Dans notre pays, comme nous le savons, la Révolution de 1789 a réalisé précisément le terrain politique nécessaire à la constitution de nouveaux rapports sociaux complètement libérés de toute entrave. Ce terrain est celui de l’égalité formelle entre les individus, devenus citoyens.

C’est ainsi que la Révolution de 1789 a consacré l’émancipation politique des individus, devenus citoyens égaux en droit.

La marche de l’histoire exige aujourd’hui le combat pour l’émancipation humaine, l’émancipation des individus de tout système d’exploitation, l’abolition du patronat et du salariat, inscrite dans les statuts de la Charte constitutive de la CGT en 1905 ; objectif commun, en principe, de tous les groupements, tendances, partis combattant pour le socialisme.

J’arrête là ces références, rapides et insuffisantes, qui établissent les rapports entre l’émancipation politique, garantissant l’égalité en droits, et l’émancipation humaine ; ce sont là les rapports entre la démocratie politique et le mouvement ouvrier combattant pour l’émancipation humaine, c’est-à-dire pour le socialisme, réalisant par l’expropriation du capitalisme le vieux et toujours actuel programme du mouvement ouvrier.

« Le libre débat, la libre discussion, partie intégrante de la démocratie ouvrière »

C’est la deuxième fois qu’il m’est donné de participer à une réunion dans ces locaux.

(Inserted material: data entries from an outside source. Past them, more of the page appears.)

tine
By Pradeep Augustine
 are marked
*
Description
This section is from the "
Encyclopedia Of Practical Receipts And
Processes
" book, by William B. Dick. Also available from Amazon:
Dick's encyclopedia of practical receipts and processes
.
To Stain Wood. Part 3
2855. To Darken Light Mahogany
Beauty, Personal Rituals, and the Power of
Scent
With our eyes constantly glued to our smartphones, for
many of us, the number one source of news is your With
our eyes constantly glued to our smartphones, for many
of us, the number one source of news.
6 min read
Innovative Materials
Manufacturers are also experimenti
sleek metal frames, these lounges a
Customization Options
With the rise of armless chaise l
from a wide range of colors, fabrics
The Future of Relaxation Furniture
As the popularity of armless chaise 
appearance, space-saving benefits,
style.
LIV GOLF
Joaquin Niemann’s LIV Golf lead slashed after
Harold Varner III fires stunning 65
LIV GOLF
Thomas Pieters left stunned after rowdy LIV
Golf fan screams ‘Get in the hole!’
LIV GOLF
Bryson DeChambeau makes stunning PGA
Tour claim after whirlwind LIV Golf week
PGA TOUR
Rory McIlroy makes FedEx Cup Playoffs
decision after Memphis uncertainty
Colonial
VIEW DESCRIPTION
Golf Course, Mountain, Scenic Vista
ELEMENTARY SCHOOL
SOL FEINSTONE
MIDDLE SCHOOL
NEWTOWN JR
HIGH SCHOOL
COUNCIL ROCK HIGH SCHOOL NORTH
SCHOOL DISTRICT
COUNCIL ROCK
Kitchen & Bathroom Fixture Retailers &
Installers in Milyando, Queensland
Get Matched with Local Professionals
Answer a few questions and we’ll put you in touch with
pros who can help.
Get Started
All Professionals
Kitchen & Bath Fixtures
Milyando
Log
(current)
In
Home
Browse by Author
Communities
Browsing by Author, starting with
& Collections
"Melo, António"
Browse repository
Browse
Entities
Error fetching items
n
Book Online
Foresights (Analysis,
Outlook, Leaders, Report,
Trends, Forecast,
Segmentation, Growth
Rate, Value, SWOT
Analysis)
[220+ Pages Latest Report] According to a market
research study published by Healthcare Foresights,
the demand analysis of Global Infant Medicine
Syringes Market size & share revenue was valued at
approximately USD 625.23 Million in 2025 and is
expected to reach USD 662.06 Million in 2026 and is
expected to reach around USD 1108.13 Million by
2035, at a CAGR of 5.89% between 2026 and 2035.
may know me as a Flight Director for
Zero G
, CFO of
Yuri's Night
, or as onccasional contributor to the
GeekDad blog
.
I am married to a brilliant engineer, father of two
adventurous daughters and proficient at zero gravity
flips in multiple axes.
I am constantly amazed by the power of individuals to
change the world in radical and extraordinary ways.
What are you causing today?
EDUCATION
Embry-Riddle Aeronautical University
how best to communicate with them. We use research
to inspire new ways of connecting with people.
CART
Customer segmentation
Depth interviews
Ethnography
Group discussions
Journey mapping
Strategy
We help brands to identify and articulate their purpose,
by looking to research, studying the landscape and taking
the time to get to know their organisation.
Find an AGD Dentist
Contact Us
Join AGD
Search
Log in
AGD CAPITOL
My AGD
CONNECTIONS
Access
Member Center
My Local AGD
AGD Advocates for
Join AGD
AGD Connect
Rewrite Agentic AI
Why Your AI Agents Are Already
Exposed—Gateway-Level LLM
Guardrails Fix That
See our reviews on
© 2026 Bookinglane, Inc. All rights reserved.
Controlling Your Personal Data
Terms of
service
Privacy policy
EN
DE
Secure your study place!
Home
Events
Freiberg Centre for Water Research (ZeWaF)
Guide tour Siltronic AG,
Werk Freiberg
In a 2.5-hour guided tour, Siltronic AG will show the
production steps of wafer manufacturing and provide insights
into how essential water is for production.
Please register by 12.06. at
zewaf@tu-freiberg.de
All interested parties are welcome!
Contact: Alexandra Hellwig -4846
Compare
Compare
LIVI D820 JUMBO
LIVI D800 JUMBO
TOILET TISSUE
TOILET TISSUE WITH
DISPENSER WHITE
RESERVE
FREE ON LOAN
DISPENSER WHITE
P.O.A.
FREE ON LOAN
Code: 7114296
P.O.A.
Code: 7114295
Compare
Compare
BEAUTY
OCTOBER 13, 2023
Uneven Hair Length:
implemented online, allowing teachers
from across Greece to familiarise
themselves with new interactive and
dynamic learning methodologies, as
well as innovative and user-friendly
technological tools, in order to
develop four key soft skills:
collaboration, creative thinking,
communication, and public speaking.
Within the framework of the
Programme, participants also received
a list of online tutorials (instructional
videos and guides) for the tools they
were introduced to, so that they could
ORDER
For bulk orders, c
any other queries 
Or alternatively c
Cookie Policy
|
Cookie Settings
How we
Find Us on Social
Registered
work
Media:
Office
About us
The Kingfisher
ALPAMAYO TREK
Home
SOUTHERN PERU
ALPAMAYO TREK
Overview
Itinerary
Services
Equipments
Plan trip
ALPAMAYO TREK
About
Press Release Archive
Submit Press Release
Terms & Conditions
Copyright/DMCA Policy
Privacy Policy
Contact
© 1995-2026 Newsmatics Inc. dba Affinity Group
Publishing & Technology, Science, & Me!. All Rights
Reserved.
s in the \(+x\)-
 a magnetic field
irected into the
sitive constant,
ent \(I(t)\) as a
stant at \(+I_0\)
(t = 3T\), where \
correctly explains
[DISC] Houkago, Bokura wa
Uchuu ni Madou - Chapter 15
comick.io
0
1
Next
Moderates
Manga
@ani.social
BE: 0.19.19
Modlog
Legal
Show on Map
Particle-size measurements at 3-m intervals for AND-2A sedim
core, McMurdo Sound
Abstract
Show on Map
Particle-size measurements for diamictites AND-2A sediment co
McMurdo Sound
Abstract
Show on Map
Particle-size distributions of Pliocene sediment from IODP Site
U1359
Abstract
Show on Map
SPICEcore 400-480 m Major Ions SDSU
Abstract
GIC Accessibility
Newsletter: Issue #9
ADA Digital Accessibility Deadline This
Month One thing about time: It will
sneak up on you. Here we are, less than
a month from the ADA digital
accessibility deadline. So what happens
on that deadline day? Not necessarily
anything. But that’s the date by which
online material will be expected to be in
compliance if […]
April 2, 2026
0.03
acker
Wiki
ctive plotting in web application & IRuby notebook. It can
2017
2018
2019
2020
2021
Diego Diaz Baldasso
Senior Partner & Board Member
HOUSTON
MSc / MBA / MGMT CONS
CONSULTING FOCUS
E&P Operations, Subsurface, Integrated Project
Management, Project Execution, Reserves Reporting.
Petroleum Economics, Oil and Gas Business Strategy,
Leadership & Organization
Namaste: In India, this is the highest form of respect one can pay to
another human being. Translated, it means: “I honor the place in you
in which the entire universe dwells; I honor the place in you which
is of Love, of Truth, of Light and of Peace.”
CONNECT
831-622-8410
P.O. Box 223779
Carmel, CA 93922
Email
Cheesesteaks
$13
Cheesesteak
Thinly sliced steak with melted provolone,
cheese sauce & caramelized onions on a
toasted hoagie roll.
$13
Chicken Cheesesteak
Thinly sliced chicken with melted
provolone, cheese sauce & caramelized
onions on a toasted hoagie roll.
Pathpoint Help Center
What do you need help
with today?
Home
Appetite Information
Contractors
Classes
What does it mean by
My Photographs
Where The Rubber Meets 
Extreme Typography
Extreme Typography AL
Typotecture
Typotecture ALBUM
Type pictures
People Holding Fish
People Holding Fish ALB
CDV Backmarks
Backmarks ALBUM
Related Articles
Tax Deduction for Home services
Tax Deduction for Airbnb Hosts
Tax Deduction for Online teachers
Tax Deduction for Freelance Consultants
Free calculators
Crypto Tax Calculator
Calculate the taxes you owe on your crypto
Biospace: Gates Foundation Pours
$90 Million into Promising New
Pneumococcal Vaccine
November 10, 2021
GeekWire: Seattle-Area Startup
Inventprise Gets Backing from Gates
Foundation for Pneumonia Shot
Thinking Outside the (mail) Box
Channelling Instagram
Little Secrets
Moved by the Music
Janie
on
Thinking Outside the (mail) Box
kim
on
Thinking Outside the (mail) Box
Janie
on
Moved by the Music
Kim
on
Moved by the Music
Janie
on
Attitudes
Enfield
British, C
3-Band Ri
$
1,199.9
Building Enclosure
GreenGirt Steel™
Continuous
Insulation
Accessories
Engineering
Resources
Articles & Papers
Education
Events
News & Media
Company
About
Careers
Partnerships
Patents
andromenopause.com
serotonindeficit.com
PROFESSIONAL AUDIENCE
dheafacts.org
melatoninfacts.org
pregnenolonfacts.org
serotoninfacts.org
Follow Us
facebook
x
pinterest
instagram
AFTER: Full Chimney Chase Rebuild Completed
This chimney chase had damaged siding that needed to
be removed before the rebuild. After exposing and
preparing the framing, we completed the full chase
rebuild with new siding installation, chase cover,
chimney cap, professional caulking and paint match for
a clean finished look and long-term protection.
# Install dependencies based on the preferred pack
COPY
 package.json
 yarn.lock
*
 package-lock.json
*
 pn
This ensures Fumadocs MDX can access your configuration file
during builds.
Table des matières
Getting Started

La première fois, il y a fort longtemps, j’avais 16 ans et demi, j’étais déjà trotskyste, militant dans la Gauche révolutionnaire dont l’un des principaux dirigeants était Marceau Pivert, qui appartenait à la franc-maçonnerie.

C’était en mars 1937, et nous étions réunis pour prendre position sur les tragiques événements de Clichy, où plusieurs membres de la Gauche révolutionnaire étaient tombés sous les balles des gardes mobiles. Nous avons discuté toute la nuit.

Je n’étais pas d’accord avec Marceau Pivert, mais je dois dire que j’ai entretenu avec lui des relations de camaraderie, jusqu’à sa mort en 1958. Je tenais à le signaler.

Refusant tout dogme et toute vérité révélée, acceptant, revendiquant même le libre débat, la libre discussion, partie intégrante de la démocratie ouvrière, j’estime toujours corrects les principes du programme marxiste de la IVe Internationale. Vieux militant, j’ai connu nombre de militants qui ont combattu dans les rangs de la IVe Internationale et qui, pour des raisons qui sont les leurs, ont estimé devoir modifier leur point de vue. C’est leur droit, comme c’est le mien de continuer à penser que le marxisme de Marx, Lénine et Trotsky est correct. Le débat est libre (…).